Turning to the EAJA merits, I would likely find, first, that the appellant was a prevailing party because he secured a remand “predicated on administrative error”, Sumner v. Principi, 15 Vet.App. 256, 264-65 (2001), because the retroactive effect of Scates, supra, was, under Brewer, supra, to render the BVA’s June 1999 decision legally wrong in taking jurisdic*420tion over the matter at that point. That is, a caselaw change in law was always the law — in that courts “find” the law, they do not “make” it — and, therefore, it seems to me that the Board’s assertion of jurisdiction was thus always wrong. This situation contrasts with one in which the Board did not address law that was not yet in effect, as is the situation that leads a Court to remand under Karnas v. Derwinski, 1 Vet.App. 308 (1991), where there is no BVA error, see Vaughn v. Principi, 15 Vet.App. 277 (2001). Hence, the appellant appears to be a prevailing party for EAJA purposes. See 28 U.S.C. § 2412(d)(1)(A) (“court shall award to a prevailing party ... fees and other expenses ... unless the court finds that the position of the United States was substantially justified”); Sumner, 15 Vet.App. at 265.

However, with regard to the next EAJA question, whether the position of the Secretary was substantially justified in this instance, I would definitely find that the Secretary has carried his burden of demonstrating that his position was substantially justified under 28 U.S.C. § 2412(d)(1)(A) at both the administrative (BVA) and litigation (Court) stages. See Cullens v. Gober, 14 Vet.App. 234, 237-38 (2001) (en banc); Lematta v. Brown, 8 Vet.App. 504, 507 (1996). As to the Secretary’s position at the litigation stage, I believe that it was reasonable because he raised no objection to the appellant’s timely motion for vacatur, based on Scates, supra, of the underlying Board decision in this case. The Secretary cannot thus be said to have been involved in impermissible “foot dragging” at the litigation stage. Pierre v. West, 12 Vet.App. 92, 97 (1998) (citing Bowyer v. Brown, 7 Vet.App. 549, 550 (1995)). Furthermore, I believe that the Secretary’s position at the administrative stage was reasonable because, although that position was legally wrong, it was not unreasonable for the BVA to take this approach in light of the “confusing tapestry” of the statutory scheme. Stillwell v. Brown, 6 Vet.App. 291, 303-04 (1994) (holding that Secretary’s position at administrative stage was substantially justified because Board’s misconstruction of regulation was “reasonable mistake” in light of “confusing tapestry” presented by “statutory and regulatory framework” (quoting Hatlestad v. Derwinski, 1 Vet.App. 164, 167 (1991))); cf. Wisner v. West, 12 Vet.App. 330, 333-34 (1999) (holding, in context of determining whether Secretary’s position in underlying appeal was substantially justified, that Board’s pre-Hodge v. West, 155 F.3d 1356 (Fed.Cir.1998), reliance on Colvin v. Derwinski, 1 Vet.App. 171, 174 (1991), which Hodge had overruled, was reasonable), affirmed sub nom. Abbs v. Principi, 237 F.3d 1342 (Fed.Cir.2001); Clemmons v. West, 12 Vet.App. 245, 246-47 (1999) (same).1

Based on the above analysis, therefore, I would deny the EAJA application.

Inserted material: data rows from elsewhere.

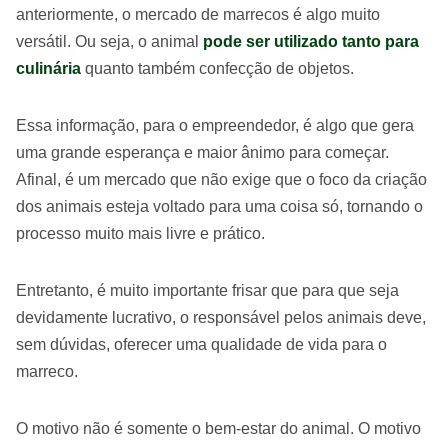
anteriormente, o mercado de marrecos é algo muito
versátil. Ou seja, o animal
pode ser utilizado tanto para
culinária
quanto também confecção de objetos.
Essa informação, para o empreendedor, é algo que gera
uma grande esperança e maior ânimo para começar.
Afinal, é um mercado que não exige que o foco da criação
dos animais esteja voltado para uma coisa só, tornando o
processo muito mais livre e prático.
Entretanto, é muito importante frisar que para que seja
devidamente lucrativo, o responsável pelos animais deve,
sem dúvidas, oferecer uma qualidade de vida para o
marreco.
O motivo não é somente o bem-estar do animal. O motivo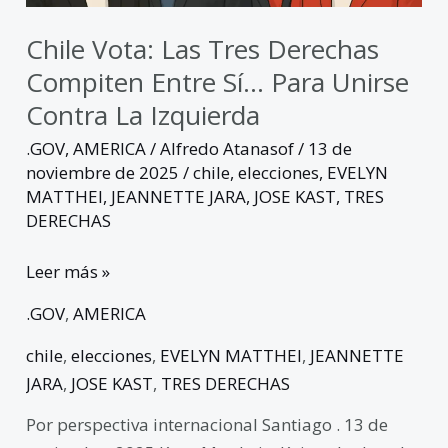
unirse
contra
Chile Vota: Las Tres Derechas
la
Compiten Entre Sí… Para Unirse
izquierda
Contra La Izquierda
.GOV
,
AMERICA
/
Alfredo Atanasof
/
13 de
noviembre de 2025
/
chile
,
elecciones
,
EVELYN
MATTHEI
,
JEANNETTE JARA
,
JOSE KAST
,
TRES
DERECHAS
Leer más »
.GOV
,
AMERICA
chile
,
elecciones
,
EVELYN MATTHEI
,
JEANNETTE
JARA
,
JOSE KAST
,
TRES DERECHAS
Por perspectiva internacional Santiago . 13 de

. As to the Hodge caselaw change, although the BVA had, in effect, been instructed by the Court's pre-Hodge caselaw to ignore VA’s reopening regulation (38 C.F.R. § 3.156), in the Scates situation the Court had, sub silentio, implicitly sanctioned the BVA’s exercise of original jurisdiction over a fee-agreement issue. See, e.g., In re the Fee Agreement of Mason, 13 Vet.App. 79, 88 (1999) (reversing in part BVA fee-agreement decision denying eligibility for past-due-benefits payment to attorney); In re the Fee Agreement of Stanley, 10 Vet.App. 104, 108 (1997) (affirming BVA fee-agreement decision denying eligibility for past-due-benefits payments to attorney).